**INSTRUCTION:**
Copy whichever lines of the data hold the word "mais".

**Saved entries:**
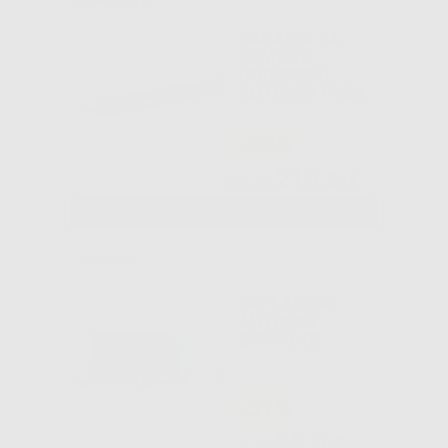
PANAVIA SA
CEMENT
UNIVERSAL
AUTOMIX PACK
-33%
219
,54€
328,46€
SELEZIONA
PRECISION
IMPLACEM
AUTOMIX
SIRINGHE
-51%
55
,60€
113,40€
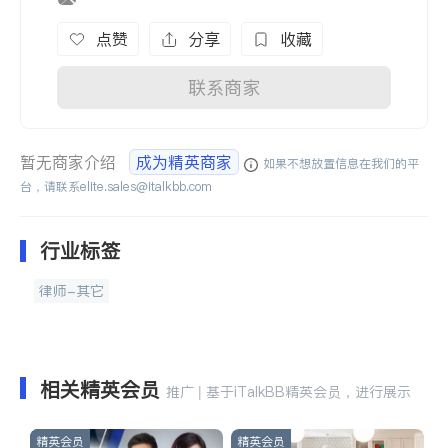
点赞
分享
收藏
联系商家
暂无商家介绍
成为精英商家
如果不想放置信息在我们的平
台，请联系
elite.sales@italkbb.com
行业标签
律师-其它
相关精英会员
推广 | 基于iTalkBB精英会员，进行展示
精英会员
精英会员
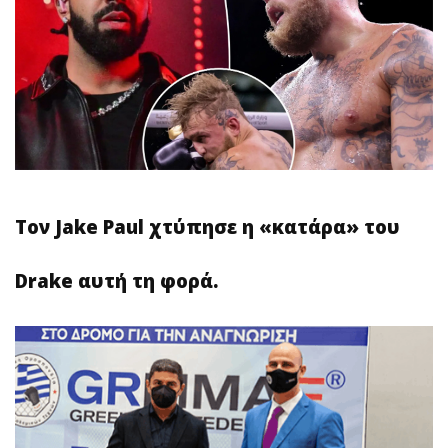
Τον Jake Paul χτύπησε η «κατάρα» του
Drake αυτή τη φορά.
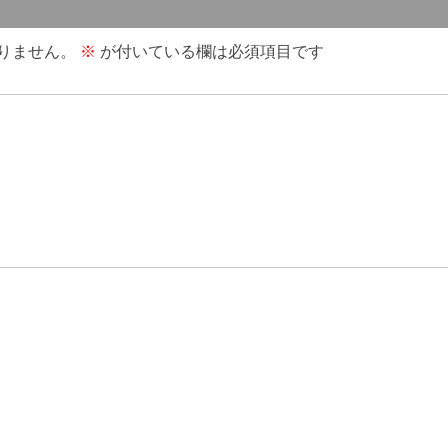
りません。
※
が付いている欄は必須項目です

---

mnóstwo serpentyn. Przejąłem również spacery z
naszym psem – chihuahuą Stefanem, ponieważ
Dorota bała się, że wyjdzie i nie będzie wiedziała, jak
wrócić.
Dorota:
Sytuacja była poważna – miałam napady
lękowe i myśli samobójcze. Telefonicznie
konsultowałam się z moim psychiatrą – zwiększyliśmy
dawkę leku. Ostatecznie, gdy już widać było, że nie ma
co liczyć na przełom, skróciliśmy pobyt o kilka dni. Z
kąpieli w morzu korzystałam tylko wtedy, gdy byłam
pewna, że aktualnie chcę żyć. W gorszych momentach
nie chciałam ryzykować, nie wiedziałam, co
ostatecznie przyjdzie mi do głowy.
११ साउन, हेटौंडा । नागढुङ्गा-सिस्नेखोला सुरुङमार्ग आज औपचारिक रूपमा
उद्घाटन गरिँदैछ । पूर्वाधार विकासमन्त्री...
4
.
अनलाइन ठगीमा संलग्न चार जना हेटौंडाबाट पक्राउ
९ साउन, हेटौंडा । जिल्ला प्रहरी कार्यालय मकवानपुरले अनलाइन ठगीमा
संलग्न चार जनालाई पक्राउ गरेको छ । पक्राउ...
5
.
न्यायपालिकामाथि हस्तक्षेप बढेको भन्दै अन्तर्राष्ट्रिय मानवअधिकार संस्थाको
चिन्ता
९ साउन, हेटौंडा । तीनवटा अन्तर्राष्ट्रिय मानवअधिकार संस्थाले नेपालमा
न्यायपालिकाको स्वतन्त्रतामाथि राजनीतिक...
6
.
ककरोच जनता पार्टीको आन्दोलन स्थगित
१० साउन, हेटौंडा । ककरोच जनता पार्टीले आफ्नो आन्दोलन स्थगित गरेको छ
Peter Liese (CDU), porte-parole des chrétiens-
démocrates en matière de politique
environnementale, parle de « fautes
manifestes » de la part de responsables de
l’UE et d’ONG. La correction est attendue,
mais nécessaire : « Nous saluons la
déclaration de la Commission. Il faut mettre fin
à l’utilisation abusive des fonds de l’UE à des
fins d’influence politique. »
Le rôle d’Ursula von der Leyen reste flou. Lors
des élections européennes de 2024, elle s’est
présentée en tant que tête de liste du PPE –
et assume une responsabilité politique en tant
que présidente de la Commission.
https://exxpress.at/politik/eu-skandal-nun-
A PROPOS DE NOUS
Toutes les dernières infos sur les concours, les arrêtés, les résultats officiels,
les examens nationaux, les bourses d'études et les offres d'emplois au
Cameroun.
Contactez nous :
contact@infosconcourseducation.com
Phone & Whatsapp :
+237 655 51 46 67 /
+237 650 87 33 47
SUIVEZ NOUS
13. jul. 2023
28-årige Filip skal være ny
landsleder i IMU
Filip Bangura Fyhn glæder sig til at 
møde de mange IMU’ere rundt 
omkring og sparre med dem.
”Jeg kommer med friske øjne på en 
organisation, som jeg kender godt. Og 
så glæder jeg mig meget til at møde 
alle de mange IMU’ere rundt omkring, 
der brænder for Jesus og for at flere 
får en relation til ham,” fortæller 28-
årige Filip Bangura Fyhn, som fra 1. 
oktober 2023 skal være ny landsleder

==

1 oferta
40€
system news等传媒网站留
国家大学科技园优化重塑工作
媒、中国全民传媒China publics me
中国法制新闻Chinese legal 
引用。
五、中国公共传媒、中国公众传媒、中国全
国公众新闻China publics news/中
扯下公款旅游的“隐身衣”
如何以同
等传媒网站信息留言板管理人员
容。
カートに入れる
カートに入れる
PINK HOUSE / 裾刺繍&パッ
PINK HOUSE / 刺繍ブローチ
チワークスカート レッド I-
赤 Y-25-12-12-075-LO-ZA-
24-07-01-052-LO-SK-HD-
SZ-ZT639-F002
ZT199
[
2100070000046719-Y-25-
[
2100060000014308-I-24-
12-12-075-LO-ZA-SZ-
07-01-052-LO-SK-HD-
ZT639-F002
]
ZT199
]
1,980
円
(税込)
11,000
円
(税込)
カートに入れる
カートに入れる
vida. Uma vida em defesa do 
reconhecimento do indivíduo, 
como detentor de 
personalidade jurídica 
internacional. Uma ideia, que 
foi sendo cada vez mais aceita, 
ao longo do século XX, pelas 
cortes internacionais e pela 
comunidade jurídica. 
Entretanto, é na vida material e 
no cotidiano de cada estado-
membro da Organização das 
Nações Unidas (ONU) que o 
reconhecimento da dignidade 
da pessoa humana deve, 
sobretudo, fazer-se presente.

**WRITTEN REPLY:**
mais nécessaire : « Nous saluons la
foi sendo cada vez mais aceita, 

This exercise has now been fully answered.